> _About this task_: Print the listing in full, with no character changed.

+ + + + + + +

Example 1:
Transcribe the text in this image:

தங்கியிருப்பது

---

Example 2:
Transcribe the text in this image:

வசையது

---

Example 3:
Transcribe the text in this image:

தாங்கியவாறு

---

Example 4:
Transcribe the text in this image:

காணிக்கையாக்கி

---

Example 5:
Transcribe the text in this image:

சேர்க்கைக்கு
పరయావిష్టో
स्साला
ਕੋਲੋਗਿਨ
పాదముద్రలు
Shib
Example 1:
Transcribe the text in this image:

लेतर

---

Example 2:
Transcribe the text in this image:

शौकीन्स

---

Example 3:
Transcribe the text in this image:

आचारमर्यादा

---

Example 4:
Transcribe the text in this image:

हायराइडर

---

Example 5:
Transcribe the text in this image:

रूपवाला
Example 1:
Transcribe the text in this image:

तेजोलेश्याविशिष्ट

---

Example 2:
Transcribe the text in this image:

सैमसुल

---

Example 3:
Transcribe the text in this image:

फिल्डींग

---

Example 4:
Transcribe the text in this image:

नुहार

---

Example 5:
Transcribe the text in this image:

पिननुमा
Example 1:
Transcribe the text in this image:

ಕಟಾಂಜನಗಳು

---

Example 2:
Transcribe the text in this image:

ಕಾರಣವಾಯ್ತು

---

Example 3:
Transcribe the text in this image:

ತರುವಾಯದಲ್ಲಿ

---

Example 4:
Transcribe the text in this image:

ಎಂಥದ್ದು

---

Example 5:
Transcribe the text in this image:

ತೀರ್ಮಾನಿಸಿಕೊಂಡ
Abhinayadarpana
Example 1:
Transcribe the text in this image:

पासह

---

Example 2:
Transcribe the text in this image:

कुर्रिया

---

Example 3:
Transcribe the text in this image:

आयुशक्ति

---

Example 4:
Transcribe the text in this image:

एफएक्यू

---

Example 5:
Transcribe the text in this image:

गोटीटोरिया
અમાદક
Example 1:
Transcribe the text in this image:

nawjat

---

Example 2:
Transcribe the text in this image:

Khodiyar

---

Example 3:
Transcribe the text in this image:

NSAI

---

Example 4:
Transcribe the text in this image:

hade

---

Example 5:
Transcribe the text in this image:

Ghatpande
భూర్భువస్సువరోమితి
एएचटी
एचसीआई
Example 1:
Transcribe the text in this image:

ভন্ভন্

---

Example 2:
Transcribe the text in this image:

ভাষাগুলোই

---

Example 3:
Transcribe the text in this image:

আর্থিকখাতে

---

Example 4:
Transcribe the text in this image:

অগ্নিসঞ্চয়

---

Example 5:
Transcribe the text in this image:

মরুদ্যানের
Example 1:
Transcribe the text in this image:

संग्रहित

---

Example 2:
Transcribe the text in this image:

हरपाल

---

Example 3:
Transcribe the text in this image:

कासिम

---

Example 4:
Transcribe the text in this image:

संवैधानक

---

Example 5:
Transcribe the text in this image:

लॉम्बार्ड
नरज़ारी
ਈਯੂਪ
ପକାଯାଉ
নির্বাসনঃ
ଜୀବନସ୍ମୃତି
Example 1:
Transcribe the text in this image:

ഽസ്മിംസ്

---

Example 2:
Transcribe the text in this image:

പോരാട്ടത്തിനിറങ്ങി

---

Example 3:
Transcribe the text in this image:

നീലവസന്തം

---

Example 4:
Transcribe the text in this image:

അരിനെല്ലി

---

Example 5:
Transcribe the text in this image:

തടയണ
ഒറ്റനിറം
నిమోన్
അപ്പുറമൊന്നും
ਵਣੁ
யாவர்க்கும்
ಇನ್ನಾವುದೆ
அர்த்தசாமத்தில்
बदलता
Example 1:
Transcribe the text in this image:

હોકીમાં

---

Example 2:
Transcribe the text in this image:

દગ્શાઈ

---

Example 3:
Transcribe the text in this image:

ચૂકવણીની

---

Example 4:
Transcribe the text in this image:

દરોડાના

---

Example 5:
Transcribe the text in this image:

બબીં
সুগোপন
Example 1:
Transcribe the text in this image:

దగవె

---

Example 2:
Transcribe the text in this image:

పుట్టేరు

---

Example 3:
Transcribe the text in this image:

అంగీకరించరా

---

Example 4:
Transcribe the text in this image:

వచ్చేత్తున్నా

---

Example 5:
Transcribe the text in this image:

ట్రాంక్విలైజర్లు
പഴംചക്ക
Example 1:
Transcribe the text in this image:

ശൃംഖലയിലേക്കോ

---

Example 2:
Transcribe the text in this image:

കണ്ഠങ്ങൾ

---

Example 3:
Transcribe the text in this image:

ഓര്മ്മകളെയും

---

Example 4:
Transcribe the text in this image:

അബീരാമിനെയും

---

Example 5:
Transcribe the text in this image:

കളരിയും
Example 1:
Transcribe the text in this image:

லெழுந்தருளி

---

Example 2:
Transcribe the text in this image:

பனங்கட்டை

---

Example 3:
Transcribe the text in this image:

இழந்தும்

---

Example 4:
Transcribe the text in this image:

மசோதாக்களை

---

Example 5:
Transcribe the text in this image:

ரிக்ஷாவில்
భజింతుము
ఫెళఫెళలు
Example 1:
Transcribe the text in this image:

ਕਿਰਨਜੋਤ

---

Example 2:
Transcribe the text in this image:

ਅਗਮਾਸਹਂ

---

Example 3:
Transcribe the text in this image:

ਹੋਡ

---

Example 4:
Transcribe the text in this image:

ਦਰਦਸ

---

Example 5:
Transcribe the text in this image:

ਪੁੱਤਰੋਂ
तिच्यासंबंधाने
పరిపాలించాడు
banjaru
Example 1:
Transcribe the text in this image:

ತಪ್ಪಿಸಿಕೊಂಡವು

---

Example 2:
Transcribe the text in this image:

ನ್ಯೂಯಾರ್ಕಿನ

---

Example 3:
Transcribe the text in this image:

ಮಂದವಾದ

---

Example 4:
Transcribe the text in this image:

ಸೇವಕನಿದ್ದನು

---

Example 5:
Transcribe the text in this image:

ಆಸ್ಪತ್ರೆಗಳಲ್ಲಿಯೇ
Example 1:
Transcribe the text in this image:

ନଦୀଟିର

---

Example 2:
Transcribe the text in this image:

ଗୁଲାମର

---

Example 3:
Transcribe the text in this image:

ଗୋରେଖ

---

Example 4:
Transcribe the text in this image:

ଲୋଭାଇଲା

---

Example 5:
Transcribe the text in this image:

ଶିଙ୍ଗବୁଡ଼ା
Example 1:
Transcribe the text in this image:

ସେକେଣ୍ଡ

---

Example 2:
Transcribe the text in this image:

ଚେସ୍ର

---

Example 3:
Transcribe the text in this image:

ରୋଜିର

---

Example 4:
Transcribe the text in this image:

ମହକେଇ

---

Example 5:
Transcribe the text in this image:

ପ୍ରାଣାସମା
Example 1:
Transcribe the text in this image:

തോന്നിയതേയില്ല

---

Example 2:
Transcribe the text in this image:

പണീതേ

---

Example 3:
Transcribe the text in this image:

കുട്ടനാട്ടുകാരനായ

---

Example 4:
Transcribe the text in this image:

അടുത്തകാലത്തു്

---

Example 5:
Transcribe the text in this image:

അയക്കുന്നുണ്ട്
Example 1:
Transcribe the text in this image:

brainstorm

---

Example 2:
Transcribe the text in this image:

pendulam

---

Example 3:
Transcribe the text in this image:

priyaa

+ + + + + + +

> _Problem solution_:
Example 1:
Transcribe the text in this image:

தங்கியிருப்பது

---

Example 2:
Transcribe the text in this image:

வசையது

---

Example 3:
Transcribe the text in this image:

தாங்கியவாறு

---

Example 4:
Transcribe the text in this image:

காணிக்கையாக்கி

---

Example 5:
Transcribe the text in this image:

சேர்க்கைக்கு
పరయావిష్టో
स्साला
ਕੋਲੋਗਿਨ
పాదముద్రలు
Shib
Example 1:
Transcribe the text in this image:

लेतर

---

Example 2:
Transcribe the text in this image:

शौकीन्स

---

Example 3:
Transcribe the text in this image:

आचारमर्यादा

---

Example 4:
Transcribe the text in this image:

हायराइडर

---

Example 5:
Transcribe the text in this image:

रूपवाला
Example 1:
Transcribe the text in this image:

तेजोलेश्याविशिष्ट

---

Example 2:
Transcribe the text in this image:

सैमसुल

---

Example 3:
Transcribe the text in this image:

फिल्डींग

---

Example 4:
Transcribe the text in this image:

नुहार

---

Example 5:
Transcribe the text in this image:

पिननुमा
Example 1:
Transcribe the text in this image:

ಕಟಾಂಜನಗಳು

---

Example 2:
Transcribe the text in this image:

ಕಾರಣವಾಯ್ತು

---

Example 3:
Transcribe the text in this image:

ತರುವಾಯದಲ್ಲಿ

---

Example 4:
Transcribe the text in this image:

ಎಂಥದ್ದು

---

Example 5:
Transcribe the text in this image:

ತೀರ್ಮಾನಿಸಿಕೊಂಡ
Abhinayadarpana
Example 1:
Transcribe the text in this image:

पासह

---

Example 2:
Transcribe the text in this image:

कुर्रिया

---

Example 3:
Transcribe the text in this image:

आयुशक्ति

---

Example 4:
Transcribe the text in this image:

एफएक्यू

---

Example 5:
Transcribe the text in this image:

गोटीटोरिया
અમાદક
Example 1:
Transcribe the text in this image:

nawjat

---

Example 2:
Transcribe the text in this image:

Khodiyar

---

Example 3:
Transcribe the text in this image:

NSAI

---

Example 4:
Transcribe the text in this image:

hade

---

Example 5:
Transcribe the text in this image:

Ghatpande
భూర్భువస్సువరోమితి
एएचटी
एचसीआई
Example 1:
Transcribe the text in this image:

ভন্ভন্

---

Example 2:
Transcribe the text in this image:

ভাষাগুলোই

---

Example 3:
Transcribe the text in this image:

আর্থিকখাতে

---

Example 4:
Transcribe the text in this image:

অগ্নিসঞ্চয়

---

Example 5:
Transcribe the text in this image:

মরুদ্যানের
Example 1:
Transcribe the text in this image:

संग्रहित

---

Example 2:
Transcribe the text in this image:

हरपाल

---

Example 3:
Transcribe the text in this image:

कासिम

---

Example 4:
Transcribe the text in this image:

संवैधानक

---

Example 5:
Transcribe the text in this image:

लॉम्बार्ड
नरज़ारी
ਈਯੂਪ
ପକାଯାଉ
নির্বাসনঃ
ଜୀବନସ୍ମୃତି
Example 1:
Transcribe the text in this image:

ഽസ്മിംസ്

---

Example 2:
Transcribe the text in this image:

പോരാട്ടത്തിനിറങ്ങി

---

Example 3:
Transcribe the text in this image:

നീലവസന്തം

---

Example 4:
Transcribe the text in this image:

അരിനെല്ലി

---

Example 5:
Transcribe the text in this image:

തടയണ
ഒറ്റനിറം
నిమోన్
അപ്പുറമൊന്നും
ਵਣੁ
யாவர்க்கும்
ಇನ್ನಾವುದೆ
அர்த்தசாமத்தில்
बदलता
Example 1:
Transcribe the text in this image:

હોકીમાં

---

Example 2:
Transcribe the text in this image:

દગ્શાઈ

---

Example 3:
Transcribe the text in this image:

ચૂકવણીની

---

Example 4:
Transcribe the text in this image:

દરોડાના

---

Example 5:
Transcribe the text in this image:

બબીં
সুগোপন
Example 1:
Transcribe the text in this image:

దగవె

---

Example 2:
Transcribe the text in this image:

పుట్టేరు

---

Example 3:
Transcribe the text in this image:

అంగీకరించరా

---

Example 4:
Transcribe the text in this image:

వచ్చేత్తున్నా

---

Example 5:
Transcribe the text in this image:

ట్రాంక్విలైజర్లు
പഴംചക്ക
Example 1:
Transcribe the text in this image:

ശൃംഖലയിലേക്കോ

---

Example 2:
Transcribe the text in this image:

കണ്ഠങ്ങൾ

---

Example 3:
Transcribe the text in this image:

ഓര്മ്മകളെയും

---

Example 4:
Transcribe the text in this image:

അബീരാമിനെയും

---

Example 5:
Transcribe the text in this image:

കളരിയും
Example 1:
Transcribe the text in this image:

லெழுந்தருளி

---

Example 2:
Transcribe the text in this image:

பனங்கட்டை

---

Example 3:
Transcribe the text in this image:

இழந்தும்

---

Example 4:
Transcribe the text in this image:

மசோதாக்களை

---

Example 5:
Transcribe the text in this image:

ரிக்ஷாவில்
భజింతుము
ఫెళఫెళలు
Example 1:
Transcribe the text in this image:

ਕਿਰਨਜੋਤ

---

Example 2:
Transcribe the text in this image:

ਅਗਮਾਸਹਂ

---

Example 3:
Transcribe the text in this image:

ਹੋਡ

---

Example 4:
Transcribe the text in this image:

ਦਰਦਸ

---

Example 5:
Transcribe the text in this image:

ਪੁੱਤਰੋਂ
तिच्यासंबंधाने
పరిపాలించాడు
banjaru
Example 1:
Transcribe the text in this image:

ತಪ್ಪಿಸಿಕೊಂಡವು

---

Example 2:
Transcribe the text in this image:

ನ್ಯೂಯಾರ್ಕಿನ

---

Example 3:
Transcribe the text in this image:

ಮಂದವಾದ

---

Example 4:
Transcribe the text in this image:

ಸೇವಕನಿದ್ದನು

---

Example 5:
Transcribe the text in this image:

ಆಸ್ಪತ್ರೆಗಳಲ್ಲಿಯೇ
Example 1:
Transcribe the text in this image:

ନଦୀଟିର

---

Example 2:
Transcribe the text in this image:

ଗୁଲାମର

---

Example 3:
Transcribe the text in this image:

ଗୋରେଖ

---

Example 4:
Transcribe the text in this image:

ଲୋଭାଇଲା

---

Example 5:
Transcribe the text in this image:

ଶିଙ୍ଗବୁଡ଼ା
Example 1:
Transcribe the text in this image:

ସେକେଣ୍ଡ

---

Example 2:
Transcribe the text in this image:

ଚେସ୍ର

---

Example 3:
Transcribe the text in this image:

ରୋଜିର

---

Example 4:
Transcribe the text in this image:

ମହକେଇ

---

Example 5:
Transcribe the text in this image:

ପ୍ରାଣାସମା
Example 1:
Transcribe the text in this image:

തോന്നിയതേയില്ല

---

Example 2:
Transcribe the text in this image:

പണീതേ

---

Example 3:
Transcribe the text in this image:

കുട്ടനാട്ടുകാരനായ

---

Example 4:
Transcribe the text in this image:

അടുത്തകാലത്തു്

---

Example 5:
Transcribe the text in this image:

അയക്കുന്നുണ്ട്
Example 1:
Transcribe the text in this image:

brainstorm

---

Example 2:
Transcribe the text in this image:

pendulam

---

Example 3:
Transcribe the text in this image:

priyaa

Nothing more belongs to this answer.